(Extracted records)
::::

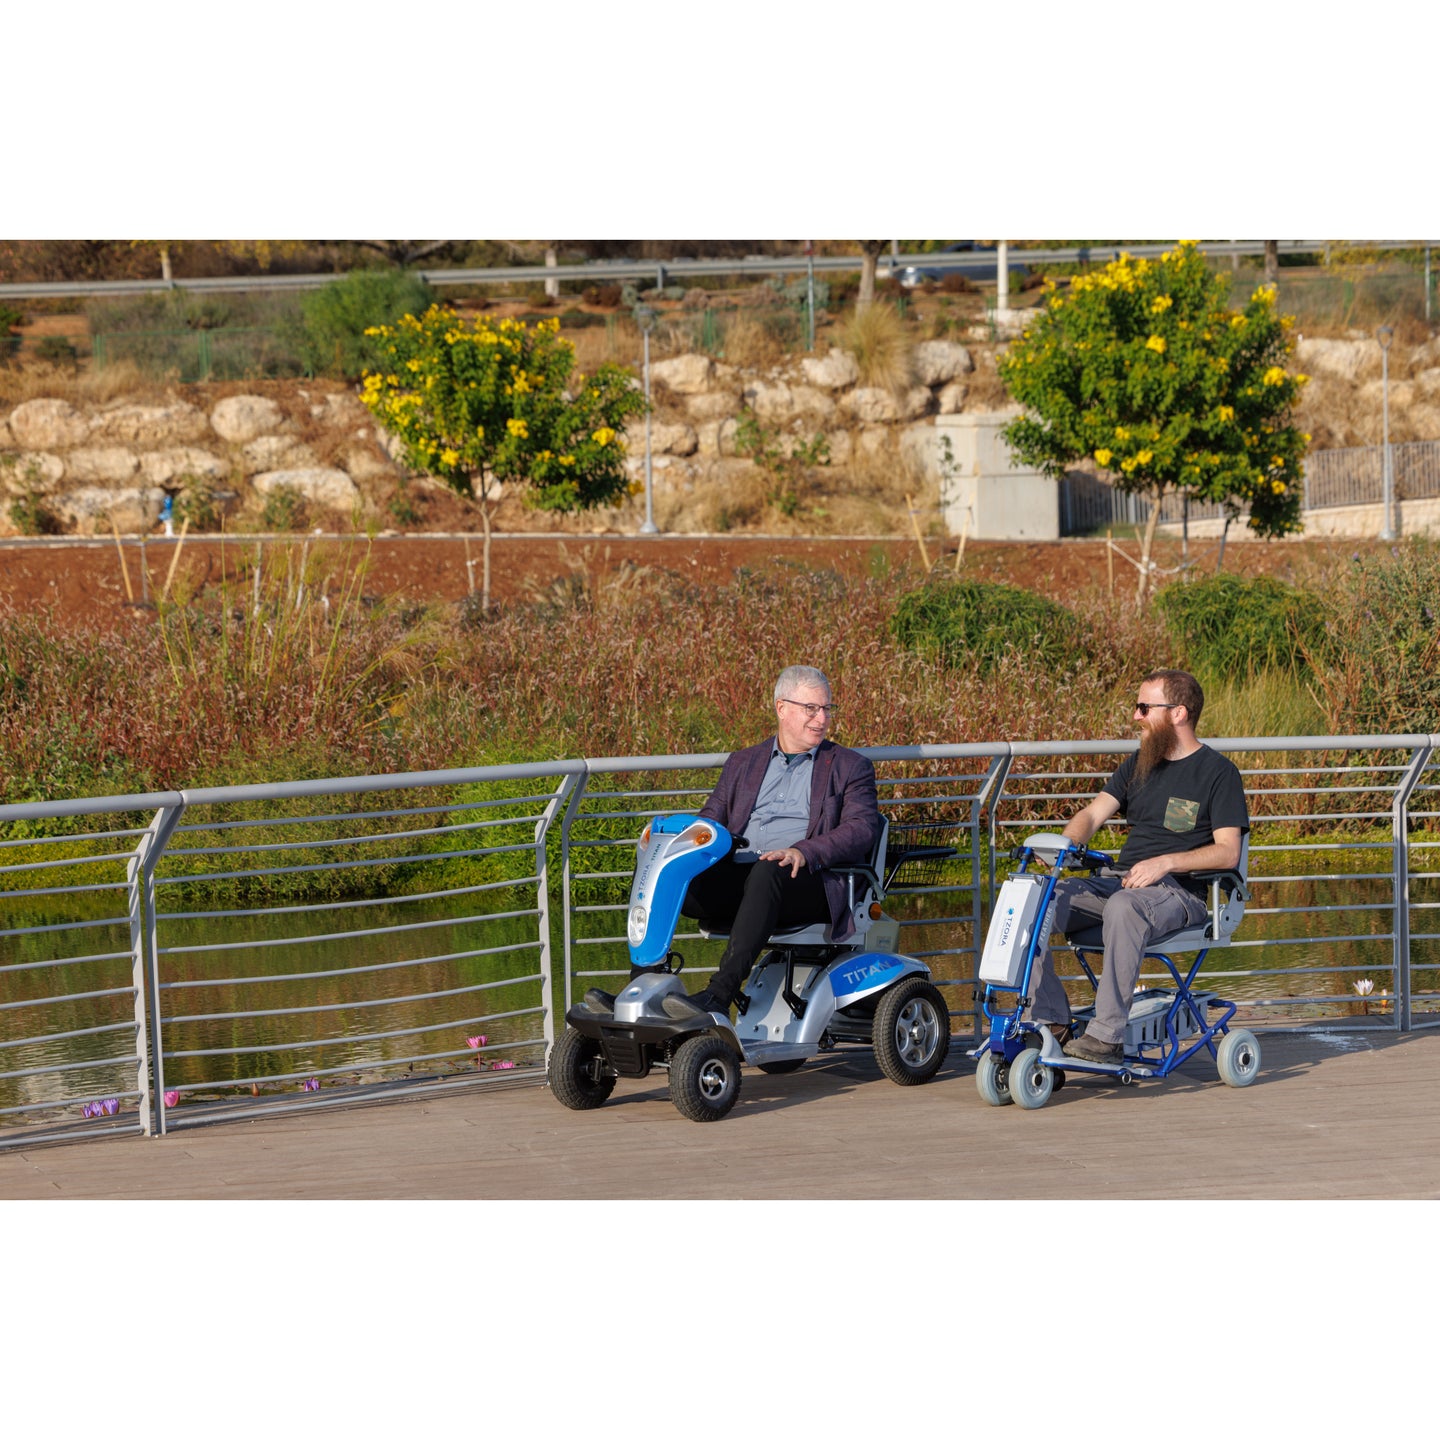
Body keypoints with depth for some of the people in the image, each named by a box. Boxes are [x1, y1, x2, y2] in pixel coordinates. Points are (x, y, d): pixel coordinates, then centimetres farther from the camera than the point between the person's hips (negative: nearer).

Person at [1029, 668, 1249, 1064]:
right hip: (1118, 880, 7)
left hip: (1179, 891, -7)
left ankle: (1107, 1036, -39)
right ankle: (1053, 1025, -15)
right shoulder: (1138, 765, 19)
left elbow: (1228, 852, -8)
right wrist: (1065, 843, -13)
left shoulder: (1218, 772, 0)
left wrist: (1165, 862, -22)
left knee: (1124, 907, -41)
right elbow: (1093, 814, 10)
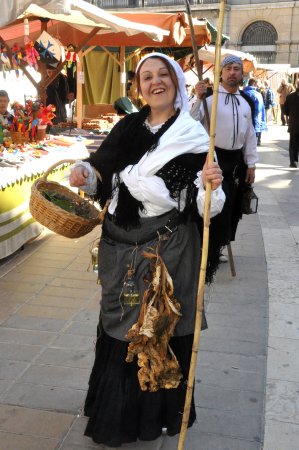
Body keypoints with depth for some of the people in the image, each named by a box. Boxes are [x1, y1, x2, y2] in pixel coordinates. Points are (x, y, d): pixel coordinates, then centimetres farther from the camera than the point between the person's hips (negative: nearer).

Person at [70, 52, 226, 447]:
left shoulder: (193, 136, -6)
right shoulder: (127, 127, 5)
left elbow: (204, 206, -10)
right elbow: (102, 169, 14)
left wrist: (211, 185, -30)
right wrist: (84, 171, -7)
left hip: (167, 249, -4)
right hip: (119, 246, 4)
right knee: (118, 325, 17)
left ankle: (156, 411, 34)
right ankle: (115, 407, 40)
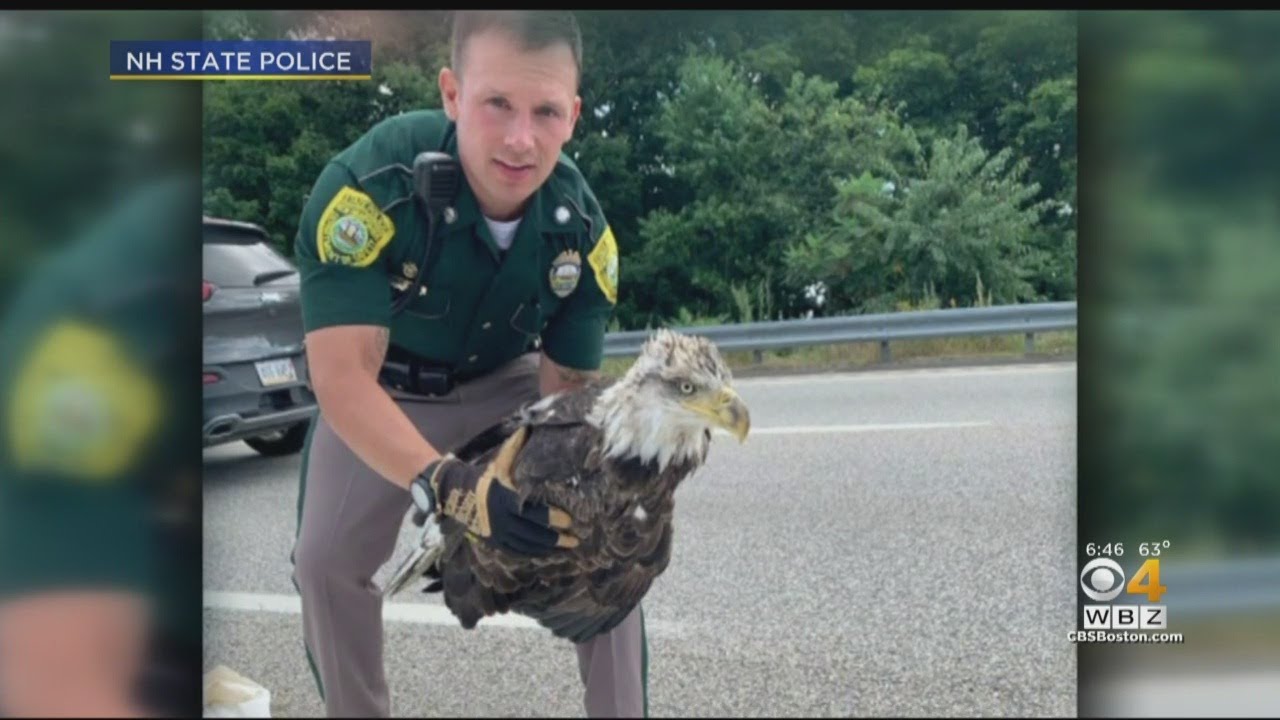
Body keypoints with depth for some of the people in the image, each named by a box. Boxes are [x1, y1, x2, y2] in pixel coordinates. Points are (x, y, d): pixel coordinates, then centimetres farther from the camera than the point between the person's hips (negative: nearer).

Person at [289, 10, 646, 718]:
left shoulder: (582, 227, -25)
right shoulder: (369, 184, -38)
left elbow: (566, 387, -16)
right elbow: (344, 380, -39)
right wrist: (455, 489, -52)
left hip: (510, 378, 2)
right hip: (383, 391, -1)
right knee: (326, 563, -3)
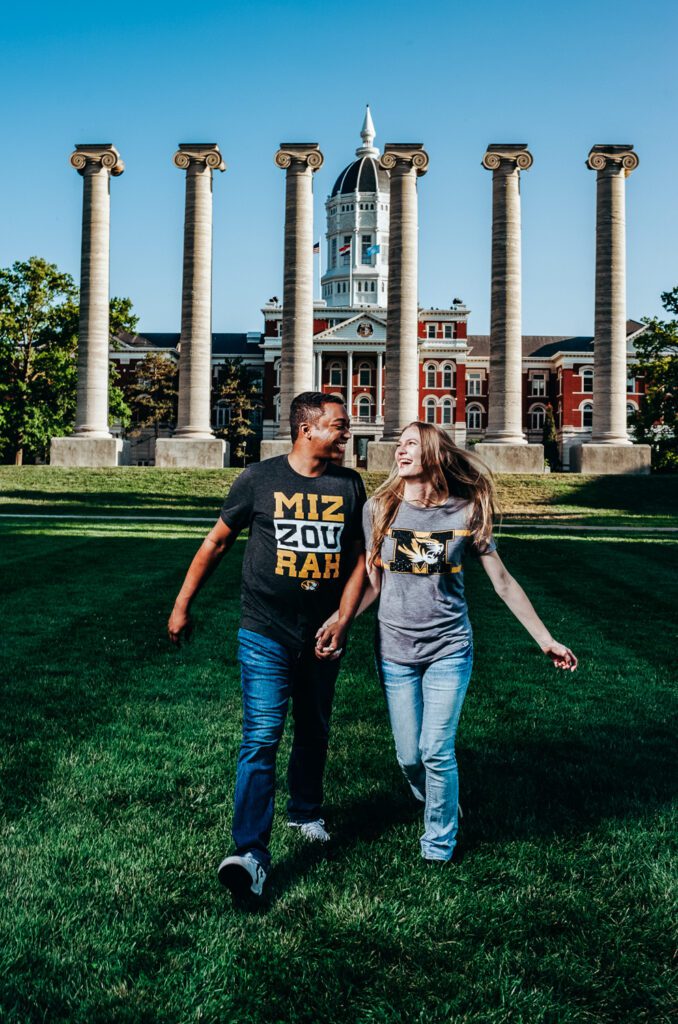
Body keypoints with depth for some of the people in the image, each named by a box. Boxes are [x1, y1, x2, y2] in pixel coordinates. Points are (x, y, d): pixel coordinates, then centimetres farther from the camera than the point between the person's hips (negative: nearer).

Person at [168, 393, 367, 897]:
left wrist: (339, 624, -5)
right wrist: (182, 605, 7)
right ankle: (251, 852, -12)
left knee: (315, 731, 18)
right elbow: (217, 542, 5)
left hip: (322, 637, 4)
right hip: (265, 634, -3)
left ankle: (307, 811, 41)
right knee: (262, 735, -12)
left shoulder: (349, 486, 3)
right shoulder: (260, 479, -5)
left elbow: (359, 560, 5)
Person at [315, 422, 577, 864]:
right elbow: (373, 582, 5)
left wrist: (546, 639, 3)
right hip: (395, 649, 2)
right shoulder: (380, 509, -2)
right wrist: (341, 619, -10)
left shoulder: (466, 512, -5)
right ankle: (440, 808, 38)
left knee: (436, 752, -6)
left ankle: (440, 847, 15)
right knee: (409, 756, 6)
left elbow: (503, 582, 1)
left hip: (449, 648, -2)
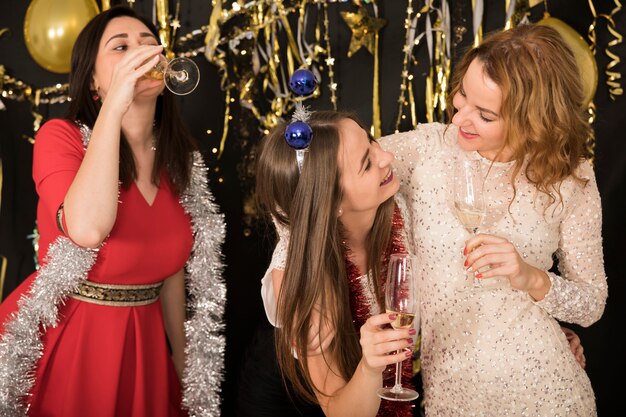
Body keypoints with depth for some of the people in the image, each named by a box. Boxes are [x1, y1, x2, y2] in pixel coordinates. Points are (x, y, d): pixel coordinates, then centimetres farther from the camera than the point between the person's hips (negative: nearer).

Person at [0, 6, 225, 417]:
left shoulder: (180, 158, 1)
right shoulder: (61, 136, -14)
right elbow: (88, 230, -34)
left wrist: (182, 358, 14)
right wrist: (114, 106, -31)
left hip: (142, 343, 5)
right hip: (61, 340, -4)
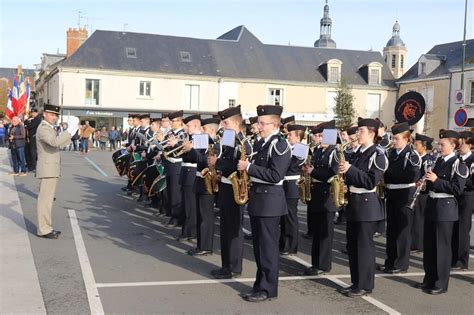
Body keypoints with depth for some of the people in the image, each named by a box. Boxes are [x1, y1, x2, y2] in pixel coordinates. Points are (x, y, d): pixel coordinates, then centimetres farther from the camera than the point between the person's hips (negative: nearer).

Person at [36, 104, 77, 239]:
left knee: (47, 199, 13)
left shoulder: (49, 128, 19)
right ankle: (43, 229, -5)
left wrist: (71, 133, 13)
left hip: (51, 169, 10)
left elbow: (60, 144, 21)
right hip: (47, 169, -10)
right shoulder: (43, 128, -13)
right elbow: (54, 142, -31)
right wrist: (69, 130, -28)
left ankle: (46, 227, 19)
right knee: (45, 199, -7)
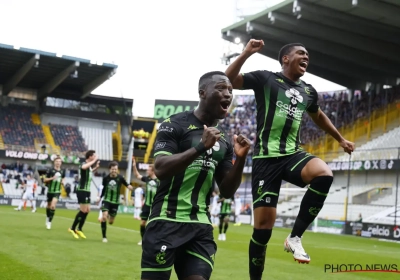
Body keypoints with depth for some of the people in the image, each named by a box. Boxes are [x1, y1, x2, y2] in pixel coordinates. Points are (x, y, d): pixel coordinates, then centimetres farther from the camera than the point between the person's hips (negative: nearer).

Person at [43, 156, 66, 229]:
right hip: (50, 190, 0)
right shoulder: (50, 170, -8)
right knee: (49, 206, 15)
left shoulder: (62, 171, 2)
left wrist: (63, 181, -1)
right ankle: (48, 217, 42)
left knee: (53, 206, -17)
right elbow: (44, 180, -5)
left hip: (57, 191, 0)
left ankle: (50, 221, -9)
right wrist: (52, 178, -21)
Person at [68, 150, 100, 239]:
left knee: (87, 210, 10)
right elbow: (83, 167, -43)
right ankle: (72, 228, 2)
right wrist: (94, 161, -35)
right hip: (82, 191, -9)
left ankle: (79, 229, 21)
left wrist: (96, 168, 21)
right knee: (83, 210, -9)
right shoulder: (84, 164, -16)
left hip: (87, 191, 9)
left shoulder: (89, 166, 13)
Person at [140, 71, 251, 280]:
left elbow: (226, 191, 13)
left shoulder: (224, 142, 13)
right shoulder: (175, 124, -4)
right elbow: (160, 169, -17)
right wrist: (200, 147, -24)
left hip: (201, 226, 6)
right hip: (167, 221, -5)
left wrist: (240, 159, -3)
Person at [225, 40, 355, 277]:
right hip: (267, 158, -4)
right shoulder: (266, 79, 0)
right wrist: (247, 53, -17)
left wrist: (340, 139, 40)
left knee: (324, 174, -30)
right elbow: (228, 81, -7)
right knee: (263, 225, -6)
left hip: (293, 154, 4)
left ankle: (295, 237, -15)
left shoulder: (308, 91, 16)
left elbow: (319, 117, 34)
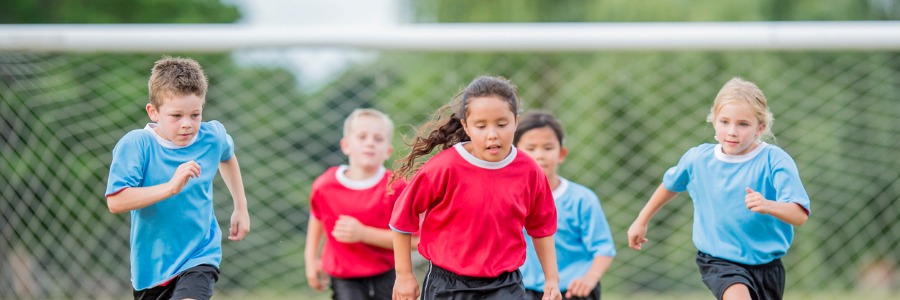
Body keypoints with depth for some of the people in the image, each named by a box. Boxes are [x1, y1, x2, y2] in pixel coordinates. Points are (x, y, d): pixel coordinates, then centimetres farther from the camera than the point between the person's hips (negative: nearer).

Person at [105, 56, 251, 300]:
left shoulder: (213, 137, -6)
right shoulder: (136, 145, -19)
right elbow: (115, 201, -30)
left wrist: (241, 207, 21)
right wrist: (171, 187, -38)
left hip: (200, 255, 0)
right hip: (152, 263, 0)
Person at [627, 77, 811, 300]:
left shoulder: (774, 160, -16)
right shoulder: (698, 159, -6)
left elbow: (799, 215, -25)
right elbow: (670, 185, 18)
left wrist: (767, 206, -45)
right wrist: (642, 221, 27)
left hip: (766, 264, 1)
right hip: (719, 261, -1)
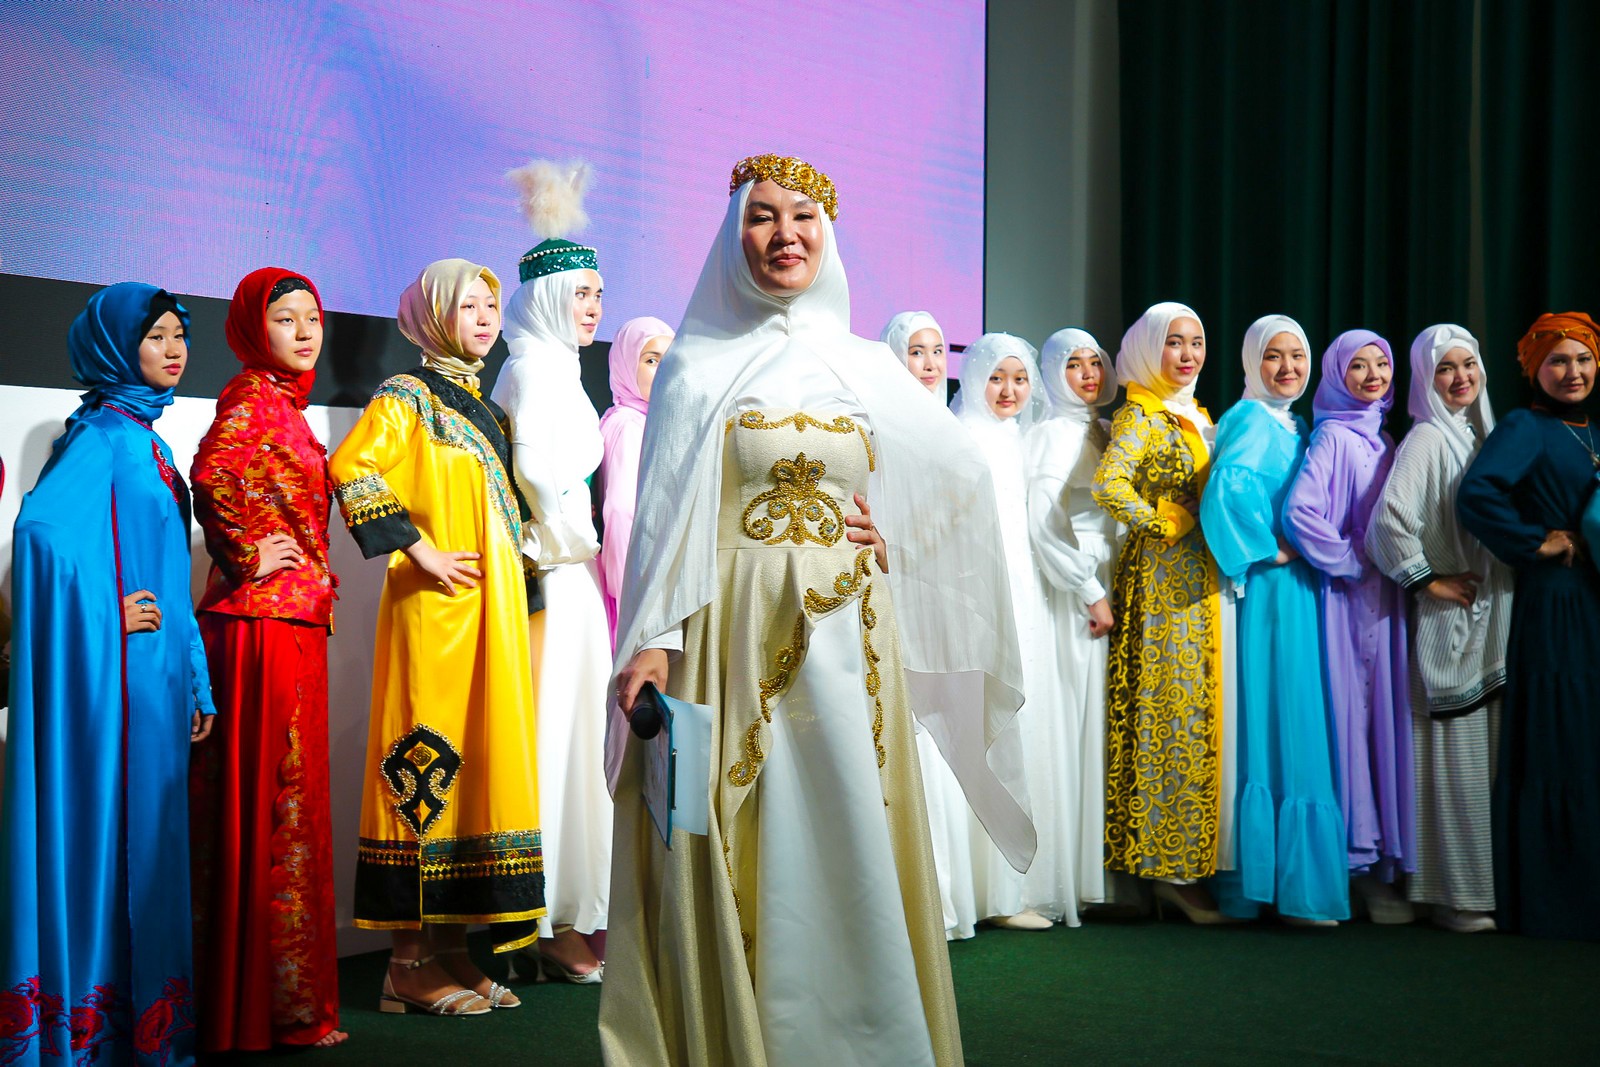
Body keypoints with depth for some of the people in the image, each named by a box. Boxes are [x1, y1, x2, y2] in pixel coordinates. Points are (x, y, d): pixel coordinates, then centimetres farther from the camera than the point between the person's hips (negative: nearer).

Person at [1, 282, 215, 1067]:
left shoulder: (146, 440, 17)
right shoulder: (104, 434, -10)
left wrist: (195, 679, 16)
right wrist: (107, 613, -19)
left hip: (153, 672, 9)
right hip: (114, 672, -9)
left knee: (145, 839, 12)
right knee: (106, 828, -4)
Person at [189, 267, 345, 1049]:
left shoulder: (284, 402, 17)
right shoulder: (251, 396, -9)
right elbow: (212, 475, -27)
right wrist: (244, 558, -17)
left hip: (292, 622, 9)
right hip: (263, 620, -9)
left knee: (285, 800, 11)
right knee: (268, 800, -4)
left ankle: (282, 996, 19)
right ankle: (268, 1008, 3)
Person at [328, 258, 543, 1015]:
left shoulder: (487, 410, 20)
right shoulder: (407, 396, -4)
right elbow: (350, 469, -20)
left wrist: (514, 593, 17)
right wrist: (416, 549, -19)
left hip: (494, 610, 8)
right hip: (434, 609, -8)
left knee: (482, 759, 7)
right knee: (427, 756, -7)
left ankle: (452, 947, 14)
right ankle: (409, 960, -1)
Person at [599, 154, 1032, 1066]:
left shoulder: (868, 367, 11)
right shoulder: (699, 367, 5)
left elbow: (959, 476, 20)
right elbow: (665, 515, 0)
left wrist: (895, 536, 4)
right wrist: (650, 640, -10)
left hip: (847, 639, 2)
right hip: (735, 637, -2)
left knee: (851, 853, 2)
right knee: (738, 856, -3)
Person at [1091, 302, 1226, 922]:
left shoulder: (1197, 418, 17)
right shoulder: (1141, 417, -9)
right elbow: (1108, 485, -24)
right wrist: (1162, 525, -14)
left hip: (1199, 584, 8)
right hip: (1160, 582, -8)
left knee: (1194, 714, 8)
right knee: (1169, 714, -7)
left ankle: (1183, 864, 14)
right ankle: (1169, 869, -1)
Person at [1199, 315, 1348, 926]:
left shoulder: (1294, 426, 18)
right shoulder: (1252, 420, -10)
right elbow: (1227, 485, -28)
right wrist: (1271, 549, -18)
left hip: (1298, 589, 9)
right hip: (1270, 591, -9)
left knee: (1296, 728, 10)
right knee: (1276, 728, -7)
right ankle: (1290, 884, -3)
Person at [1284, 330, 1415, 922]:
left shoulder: (1383, 440, 15)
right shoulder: (1333, 437, -7)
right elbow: (1298, 511, -20)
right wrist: (1352, 562, -13)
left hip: (1386, 598, 7)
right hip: (1349, 597, -7)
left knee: (1386, 718, 7)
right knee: (1352, 716, -5)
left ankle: (1386, 858, 13)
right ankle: (1359, 862, 1)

::::

• **PROBLEM DETAILS**:
Starting at the line that contains "left ankle: (452, 947, 14)", print every line through the last one of the records, exactly and with nothing else.

• **SOLUTION TO THE EXERCISE**:
left ankle: (452, 947, 14)
right ankle: (409, 960, -1)
Person at [599, 154, 1032, 1066]:
left shoulder: (868, 367, 11)
right shoulder: (699, 367, 5)
left elbow: (959, 476, 20)
right elbow: (665, 515, 0)
left wrist: (895, 536, 4)
right wrist: (650, 640, -10)
left hip: (847, 639, 2)
right hip: (735, 637, -2)
left knee: (851, 853, 2)
right knee: (738, 856, -3)
Person at [1091, 302, 1226, 922]:
left shoulder: (1197, 418, 17)
right shoulder: (1141, 417, -9)
right elbow: (1108, 485, -24)
right wrist: (1162, 525, -14)
left hip: (1199, 584, 8)
right hip: (1160, 582, -8)
left knee: (1194, 714, 8)
right knee: (1169, 714, -7)
left ankle: (1183, 864, 14)
right ankle: (1169, 869, -1)
Person at [1199, 315, 1348, 926]:
left shoulder: (1294, 426, 18)
right shoulder: (1252, 420, -10)
right elbow: (1227, 485, -28)
right wrist: (1271, 549, -18)
left hip: (1298, 589, 9)
right hip: (1270, 591, -9)
left knee: (1296, 728, 10)
right knee: (1276, 728, -7)
right ankle: (1290, 884, -3)
Person at [1284, 330, 1415, 922]:
left shoulder: (1383, 440, 15)
right shoulder: (1333, 437, -7)
right elbow: (1298, 511, -20)
right wrist: (1352, 562, -13)
left hip: (1386, 598, 7)
right hip: (1349, 597, -7)
left knee: (1386, 718, 7)
right knee: (1352, 716, -5)
left ankle: (1386, 858, 13)
right ankle: (1359, 862, 1)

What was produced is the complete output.